The Department of Energy, after 20 years of study, has chosen Yucca Mountain, Nev., as the permanent disposal site for all nuclear waste.  DOE is now preparing an application to the U.S. Nuclear Regulatory Commission for a license to build and operate the facility.  Although court challenges are still under way, DOE is scheduled to begin receiving used fuel in 2010.  Other nations do not have a used fuel disposal problem because they reprocess their used fuel, reclaiming the approximately 97% of the fuel which is unburned for new fuel rods.
7: Didn't we come close to having a China Syndrome on our hands at TMI-2?
The accident actually showed there is no such danger as described in the 1979 movie, China Syndrome.  TMI-2 also fostered a better understanding of what happens when fuel melts, and demonstrated the improbability of a “China Syndrome” meltdown breaching the reactor vessel or the containment building.  About a third of the TMI-2 fuel did melt and the containment building did its job of containing it.  There was no meltdown like a China syndrome.
8: How much radiation did people living around TMI-2 get?
The average radiation dose to people living within 10 miles of the plant was eight millirem, and no more than 100 millirem to any single individual.  Eight millirem is about equal to a chest X-ray, and 100 millirem is about a third of the average background level of radiation received by U.S. residents in a year.
9: What were the long-term health impacts of the TMI-2 accident?
Several health studies found there was no long-term adverse effect on the health of the population living around TMI.  Applying the accident's lessons produced important, continuing improvement in the performance of all nuclear power plants worldwide.
10: Why don't we design some new types of nuclear plants that are more advanced?
Actually, we are designing new plants.  The next generation of nuclear plants has already been designed to be safer, as well as cheaper to build and operate.  In fact 32 new plants are being built around the world but none are located in the U.S.  Many scientists fear that the U.S. is falling behind in advanced nuclear power technology, which could reduce our dependence on foreign oil and gas.
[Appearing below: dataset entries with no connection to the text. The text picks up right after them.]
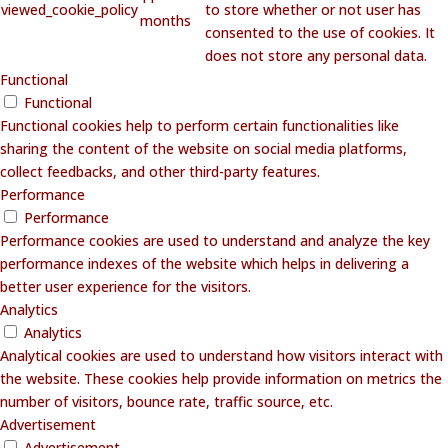
viewed_cookie_policy
to store whether or not user has
months
consented to the use of cookies. It
does not store any personal data.
Functional
Functional
Functional cookies help to perform certain functionalities like
sharing the content of the website on social media platforms,
collect feedbacks, and other third-party features.
Performance
Performance
Performance cookies are used to understand and analyze the key
performance indexes of the website which helps in delivering a
better user experience for the visitors.
Analytics
Analytics
Analytical cookies are used to understand how visitors interact with
the website. These cookies help provide information on metrics the
number of visitors, bounce rate, traffic source, etc.
Advertisement
Advertisement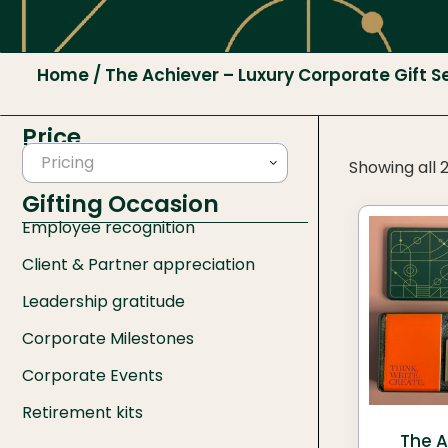
Home
/ The Achiever – Luxury Corporate Gift S
Price
Pricing
Showing all 2
Gifting Occasion
Employee recognition
Client & Partner appreciation
Leadership gratitude
Corporate Milestones
Corporate Events
Retirement kits
The A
There is also an even more advanced nuclear reactor, called a high temperature gas-cooled reactor, that would be meltdown proof and terrorist hardened because it could be built underground.  It would be cooled by a gas, rather than with water like today's light water reactors.  The gas could be helium, an inert element that does not become radioactive.  Thus if it escaped through a leak, it would just be like the helium in a balloon.  Such advanced reactors, like today's reactors, would not emit air pollutants.

Further, the high temperature reactors would operate at a high enough temperature, they could thermo-split water into hydrogen and oxygen, making large volumes of hydrogen at low cost without release any air emissions.  They could be the source of low-cost hydrogen to fuel a hydrogen economy.  Such advanced reactors would run on nuclear fuel with no ties to foreign oil or gas, increasing our energy independence.

Last updated July 11, 2012, 12:32pm CDT.